The evolution of tactical combat in Elemental owes a lot to the beta program. 9 Months of public beta testing of the game engine with corresponding debates has led to some important changes that would not have happened otherwise.
A lot of the discussion resulted in us thinking about the game in ways we didn’t think of before. Specifically, how do we address game design issues that have plagued our genre for decades now? If you’re a strategy gamer, you know them well.
For us, the challenge of tactical combat has been about giving the player as much control as possible over how long tactical combat should last. This ultimately led to the realization that the funnest way for us turned out to be to have the strategic elements of combat very clear and well defined.
Elements of Tactical Combat
In no particular order these are the things that matter:
- Combat Speed. Your combat speed determines how many “moves” / attacks you get during a particular turn. In the begging of Lord of the Rings, what makes Sauron such a bad ass is that he can attack so many units at once. He has, in game turns, an incredible combat speed.
- Morale. Unit morale matters but for fun purposes, we try to keep it straight forward. Units have High Morale (25% combat bonus), Normal Morale (no bonus), Low Morale (25% combat penalty), and Panic (you don’t control them). It provides a whole new avenue for us to play in.
- Terrain. This is where the tile based part mattered for us (and for the AI). Some terrain, obstacles, and tiles simply provide better offensive and defensive bonuses, Controlling them matters.

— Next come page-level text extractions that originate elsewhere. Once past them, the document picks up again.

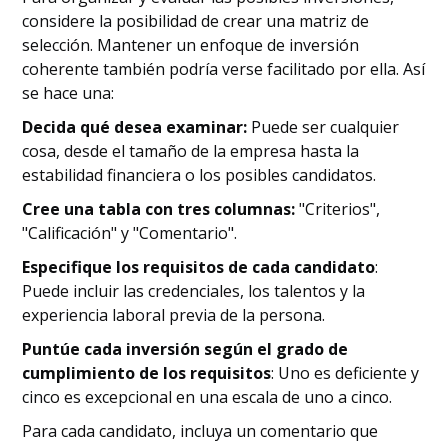
considere la posibilidad de crear una matriz de
selección. Mantener un enfoque de inversión
coherente también podría verse facilitado por ella. Así
se hace una:
Decida qué desea examinar:
Puede ser cualquier
cosa, desde el tamaño de la empresa hasta la
estabilidad financiera o los posibles candidatos.
Cree una tabla con tres columnas:
"Criterios",
"Calificación" y "Comentario".
Especifique los requisitos de cada candidato
:
Puede incluir las credenciales, los talentos y la
experiencia laboral previa de la persona.
Puntúe cada inversión según el grado de
cumplimiento de los requisitos
: Uno es deficiente y
cinco es excepcional en una escala de uno a cinco.
Para cada candidato, incluya un comentario que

- WINNER. TAKE. ALL. This is the part where we want to hear your opinions. We do ask that you keep an open mind on what we ultimately go with. My opinion is that the attacking player has the onus to finish the battle in N turns. After N turns, the attacker morale starts to go lower and lower at which point the defender can come out and make mince meat out of them. The question is, what should determine what N is? Or should we allow retreating? Should we allow draws? I’m against retreats or withdraws because it’s one of those things that allows the game to drag on. It’s a strong personal preference of mine that two men enter, one man leaves. (Your heroes will tend to escape though).
- Combined Arms. Archers have range. Mounted Warriors have great combat speed. Foot soldiers tend to have better weapons and defenses. It means putting together your army matters a lot. It also is important to us that players understand precisely why they won or lost a battle.
- Thresholds. Players can set the tactical battle threshold in the menu. That is, they can say it requires 10 units on each side before it’ll actually go into tactical battle. At any point, players can have a tactical battle auto-resolve.
Remaining Questions and issues:
- Controlling the length of a tactical battle. We believe that users should have a lot of control over how in depth they want their battles to be. Should a tactical battle finish in less than a minute or should they last 2 hours? How do we make it so that players can control this?
- Randomization vs. Richness. I won’t lie to you, we have a trade off in front of us and it’s a big one. We can randomly generate the battlefields in tactical combat OR we can have it pick from a series of pre-made tactical battle maps. The randomly generated ones won’t be as interesting but they’ll more accurately reflect the local terrain. I’m preferring the pre-made ones because we can add some spectacular strategic when we’re crafting them and have hundreds to pull from.